Re: [PATCH] iommu/arm-smmu: Use pm_runtime in fault handlers

From: Robin Murphy

Date: Tue Jan 27 2026 - 11:07:01 EST


On 2026-01-27 12:11 pm, Prakash Gupta wrote:
Commit d4a44f0750bb ("iommu/arm-smmu: Invoke pm_runtime across the driver")
enabled pm_runtime for the arm-smmu device. On systems where the SMMU
sits in a power domain, all register accesses must be done while the
device is runtime-resumed to avoid unclocked register reads and
potential NoC errors.

So far, this has not been an issue for most SMMU clients because
stall-on-fault is enabled by default. While a translation fault is
being handled, the SMMU stalls further translations for that context
bank, so the fault handler would not race with a powered-down
SMMU.

Adreno SMMU now disables stall-on-fault in the presence of fault
storms to avoid saturating SMMU resources and hanging the GMU. With
stall-on-fault disabled, the SMMU can generate faults while its power
domain may no longer be enabled, which makes unclocked accesses to
fault-status registers in the SMMU fault handlers possible.
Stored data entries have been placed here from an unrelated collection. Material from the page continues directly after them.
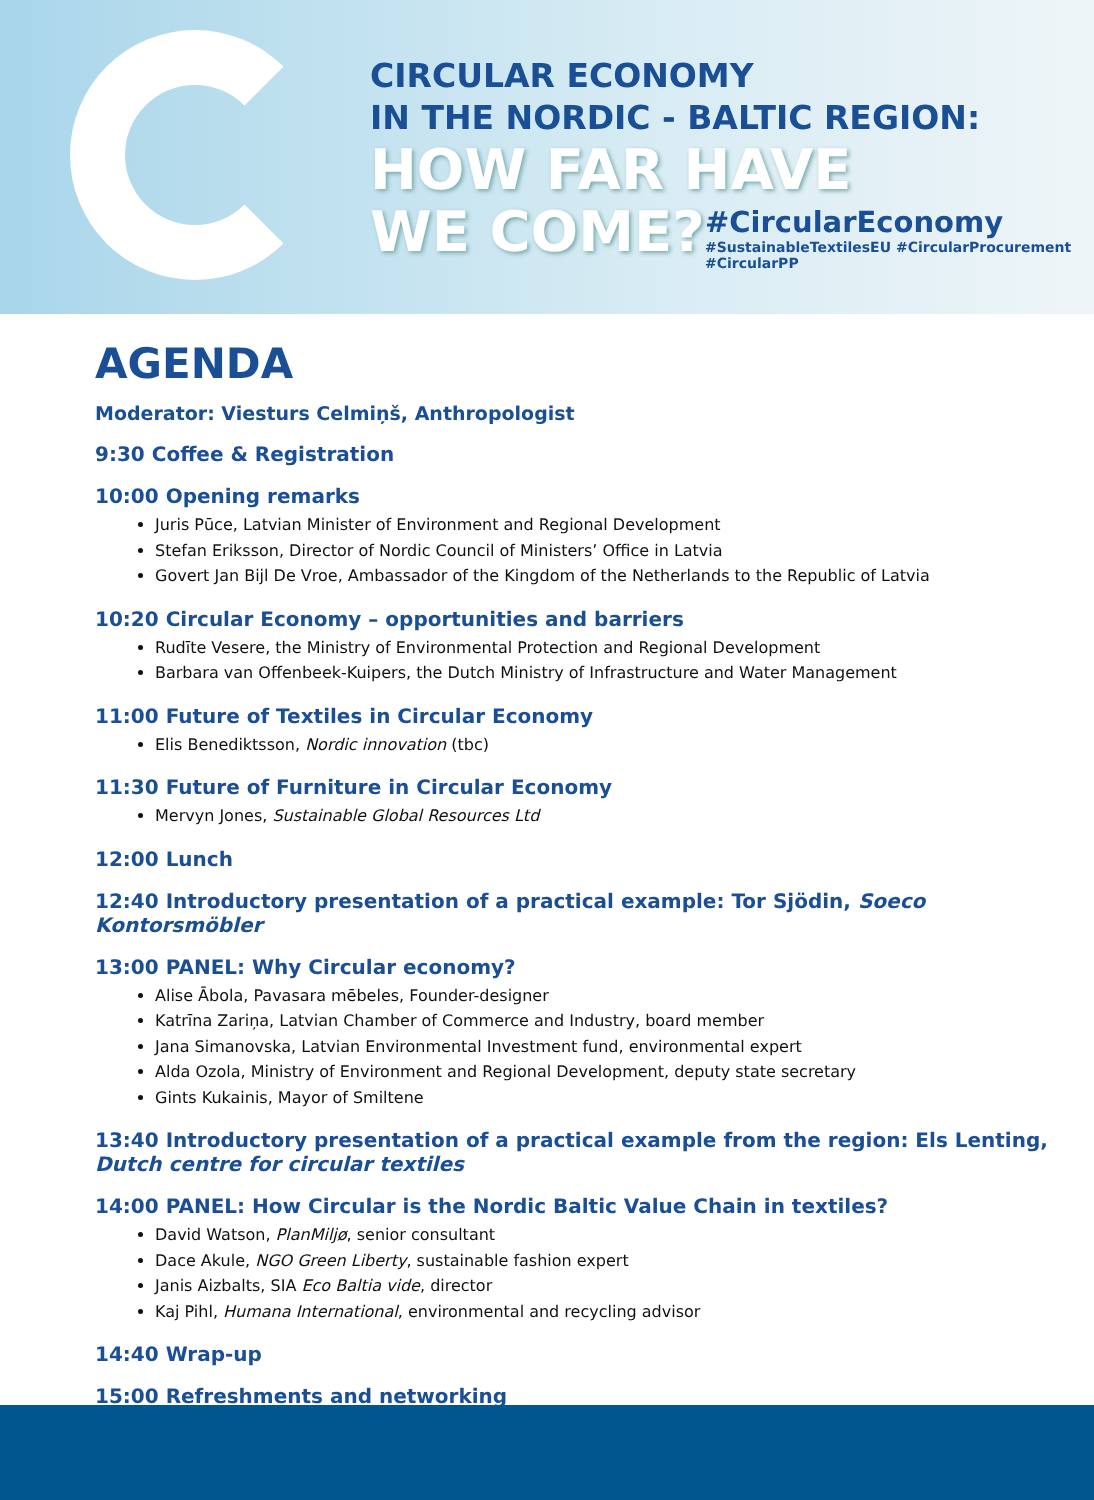CIRCULAR ECONOMY
IN THE NORDIC - BALTIC REGION:
HOW FAR HAVE
WE COME?
#CircularEconomy
#SustainableTextilesEU #CircularProcurement
#CircularPP
AGENDA
Moderator: Viesturs Celmiņš, Anthropologist
9:30 Coffee & Registration
10:00 Opening remarks
Juris Pūce, Latvian Minister of Environment and Regional Development
Stefan Eriksson, Director of Nordic Council of Ministers’ Office in Latvia
Govert Jan Bijl De Vroe, Ambassador of the Kingdom of the Netherlands to the Republic of Latvia
10:20 Circular Economy – opportunities and barriers
Rudīte Vesere, the Ministry of Environmental Protection and Regional Development
Barbara van Offenbeek-Kuipers, the Dutch Ministry of Infrastructure and Water Management
11:00 Future of Textiles in Circular Economy
Elis Benediktsson, Nordic innovation (tbc)
11:30 Future of Furniture in Circular Economy
Mervyn Jones, Sustainable Global Resources Ltd
12:00 Lunch
12:40 Introductory presentation of a practical example: Tor Sjödin, Soeco Kontorsmöbler
13:00 PANEL: Why Circular economy?
Alise Ābola, Pavasara mēbeles, Founder-designer
Katrīna Zariņa, Latvian Chamber of Commerce and Industry, board member
Jana Simanovska, Latvian Environmental Investment fund, environmental expert
Alda Ozola, Ministry of Environment and Regional Development, deputy state secretary
Gints Kukainis, Mayor of Smiltene
13:40 Introductory presentation of a practical example from the region: Els Lenting, Dutch centre for circular textiles
14:00 PANEL: How Circular is the Nordic Baltic Value Chain in textiles?
David Watson, PlanMiljø, senior consultant
Dace Akule, NGO Green Liberty, sustainable fashion expert
Janis Aizbalts, SIA Eco Baltia vide, director
Kaj Pihl, Humana International, environmental and recycling advisor
14:40 Wrap-up
15:00 Refreshments and networking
At face value, that sounds wrong - how does an SMMU generate a fault, or indeed do anything, when it's powered off? In principle it's possible that the SMMU might signal an interrupt, and is _then_ suspended (with the interrupt line somehow remaining asserted, so probably more clock-gated than completely powered down) before the interrupt hander runs, but we rather assume that we're not going to have an unhandled hardware IRQ hanging around for longer than the autosuspend delay.

So, judging by the diff below, I guess what you really mean is that in the case of a threaded context IRQ handler, it can take long enough between handling the hardware IRQ and the thread actually running that the SMMU may have suspended in between?

Guard the context and global fault handlers with arm_smmu_rpm_get() /
arm_smmu_rpm_put() so that all SMMU fault register accesses are done
with the SMMU powered.

Fixes: b13044092c1e ("drm/msm: Temporarily disable stall-on-fault after a page fault")
Co-developed-by: Pratyush Brahma <pratyush.brahma@xxxxxxxxxxxxxxxx>
Signed-off-by: Pratyush Brahma <pratyush.brahma@xxxxxxxxxxxxxxxx>
Signed-off-by: Prakash Gupta <prakash.gupta@xxxxxxxxxxxxxxxx>
---
drivers/iommu/arm/arm-smmu/arm-smmu-qcom.c | 5 ++-
drivers/iommu/arm/arm-smmu/arm-smmu.c | 53 ++++++++++++++++++++++--------
2 files changed, 43 insertions(+), 15 deletions(-)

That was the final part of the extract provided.